Exercise brief: Return each entry unchanged.

------ Materials provided

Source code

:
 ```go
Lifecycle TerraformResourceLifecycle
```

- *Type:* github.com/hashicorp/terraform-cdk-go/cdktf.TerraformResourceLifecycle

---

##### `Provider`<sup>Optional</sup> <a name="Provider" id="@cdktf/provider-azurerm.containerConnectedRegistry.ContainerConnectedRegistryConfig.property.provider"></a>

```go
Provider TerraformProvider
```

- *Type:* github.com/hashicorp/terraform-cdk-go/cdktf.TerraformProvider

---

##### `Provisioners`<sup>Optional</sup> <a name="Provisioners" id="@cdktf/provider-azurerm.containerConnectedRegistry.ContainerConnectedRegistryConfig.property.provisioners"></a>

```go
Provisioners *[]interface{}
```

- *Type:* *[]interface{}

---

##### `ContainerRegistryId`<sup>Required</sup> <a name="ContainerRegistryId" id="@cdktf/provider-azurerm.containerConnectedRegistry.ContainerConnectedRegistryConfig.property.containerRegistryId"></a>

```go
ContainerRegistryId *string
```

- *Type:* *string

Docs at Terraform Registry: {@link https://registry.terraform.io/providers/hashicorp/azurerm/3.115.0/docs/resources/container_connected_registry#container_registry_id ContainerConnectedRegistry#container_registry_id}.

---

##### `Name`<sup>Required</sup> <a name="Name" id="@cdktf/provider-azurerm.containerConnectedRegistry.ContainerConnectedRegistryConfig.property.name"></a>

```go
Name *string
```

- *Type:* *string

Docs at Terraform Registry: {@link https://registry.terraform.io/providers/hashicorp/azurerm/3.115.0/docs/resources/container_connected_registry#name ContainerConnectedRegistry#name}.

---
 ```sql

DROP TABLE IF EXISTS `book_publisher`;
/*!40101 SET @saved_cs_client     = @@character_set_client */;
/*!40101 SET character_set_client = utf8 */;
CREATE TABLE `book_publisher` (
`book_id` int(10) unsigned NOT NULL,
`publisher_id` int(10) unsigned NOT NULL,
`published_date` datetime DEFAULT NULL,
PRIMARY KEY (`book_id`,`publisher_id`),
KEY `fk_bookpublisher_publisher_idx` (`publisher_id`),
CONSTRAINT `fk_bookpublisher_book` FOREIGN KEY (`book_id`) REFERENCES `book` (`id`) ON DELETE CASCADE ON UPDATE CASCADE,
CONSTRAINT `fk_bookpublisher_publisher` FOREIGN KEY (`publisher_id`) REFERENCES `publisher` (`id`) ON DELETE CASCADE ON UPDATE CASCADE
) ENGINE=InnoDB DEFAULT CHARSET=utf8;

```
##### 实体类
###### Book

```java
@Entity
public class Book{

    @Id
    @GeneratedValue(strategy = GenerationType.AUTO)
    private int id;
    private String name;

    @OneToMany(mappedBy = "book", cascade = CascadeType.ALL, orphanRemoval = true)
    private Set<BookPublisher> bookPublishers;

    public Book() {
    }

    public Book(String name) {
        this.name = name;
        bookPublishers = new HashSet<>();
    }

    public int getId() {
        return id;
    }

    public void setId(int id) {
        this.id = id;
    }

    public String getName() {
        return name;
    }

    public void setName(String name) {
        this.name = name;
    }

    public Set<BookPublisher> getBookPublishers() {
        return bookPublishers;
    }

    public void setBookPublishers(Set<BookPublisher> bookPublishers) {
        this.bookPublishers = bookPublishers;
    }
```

------------

Result for this exercise:
Source code

:
 ```go
Lifecycle TerraformResourceLifecycle
```

- *Type:* github.com/hashicorp/terraform-cdk-go/cdktf.TerraformResourceLifecycle

---

##### `Provider`<sup>Optional</sup> <a name="Provider" id="@cdktf/provider-azurerm.containerConnectedRegistry.ContainerConnectedRegistryConfig.property.provider"></a>

```go
Provider TerraformProvider
```

- *Type:* github.com/hashicorp/terraform-cdk-go/cdktf.TerraformProvider

---

##### `Provisioners`<sup>Optional</sup> <a name="Provisioners" id="@cdktf/provider-azurerm.containerConnectedRegistry.ContainerConnectedRegistryConfig.property.provisioners"></a>

```go
Provisioners *[]interface{}
```

- *Type:* *[]interface{}

---

##### `ContainerRegistryId`<sup>Required</sup> <a name="ContainerRegistryId" id="@cdktf/provider-azurerm.containerConnectedRegistry.ContainerConnectedRegistryConfig.property.containerRegistryId"></a>

```go
ContainerRegistryId *string
```

- *Type:* *string

Docs at Terraform Registry: {@link https://registry.terraform.io/providers/hashicorp/azurerm/3.115.0/docs/resources/container_connected_registry#container_registry_id ContainerConnectedRegistry#container_registry_id}.

---

##### `Name`<sup>Required</sup> <a name="Name" id="@cdktf/provider-azurerm.containerConnectedRegistry.ContainerConnectedRegistryConfig.property.name"></a>

```go
Name *string
```

- *Type:* *string

Docs at Terraform Registry: {@link https://registry.terraform.io/providers/hashicorp/azurerm/3.115.0/docs/resources/container_connected_registry#name ContainerConnectedRegistry#name}.

---
 ```sql

DROP TABLE IF EXISTS `book_publisher`;
/*!40101 SET @saved_cs_client     = @@character_set_client */;
/*!40101 SET character_set_client = utf8 */;
CREATE TABLE `book_publisher` (
`book_id` int(10) unsigned NOT NULL,
`publisher_id` int(10) unsigned NOT NULL,
`published_date` datetime DEFAULT NULL,
PRIMARY KEY (`book_id`,`publisher_id`),
KEY `fk_bookpublisher_publisher_idx` (`publisher_id`),
CONSTRAINT `fk_bookpublisher_book` FOREIGN KEY (`book_id`) REFERENCES `book` (`id`) ON DELETE CASCADE ON UPDATE CASCADE,
CONSTRAINT `fk_bookpublisher_publisher` FOREIGN KEY (`publisher_id`) REFERENCES `publisher` (`id`) ON DELETE CASCADE ON UPDATE CASCADE
) ENGINE=InnoDB DEFAULT CHARSET=utf8;

```
##### 实体类
###### Book

```java
@Entity
public class Book{

    @Id
    @GeneratedValue(strategy = GenerationType.AUTO)
    private int id;
    private String name;

    @OneToMany(mappedBy = "book", cascade = CascadeType.ALL, orphanRemoval = true)
    private Set<BookPublisher> bookPublishers;

    public Book() {
    }

    public Book(String name) {
        this.name = name;
        bookPublishers = new HashSet<>();
    }

    public int getId() {
        return id;
    }

    public void setId(int id) {
        this.id = id;
    }

    public String getName() {
        return name;
    }

    public void setName(String name) {
        this.name = name;
    }

    public Set<BookPublisher> getBookPublishers() {
        return bookPublishers;
    }

    public void setBookPublishers(Set<BookPublisher> bookPublishers) {
        this.bookPublishers = bookPublishers;
    }
```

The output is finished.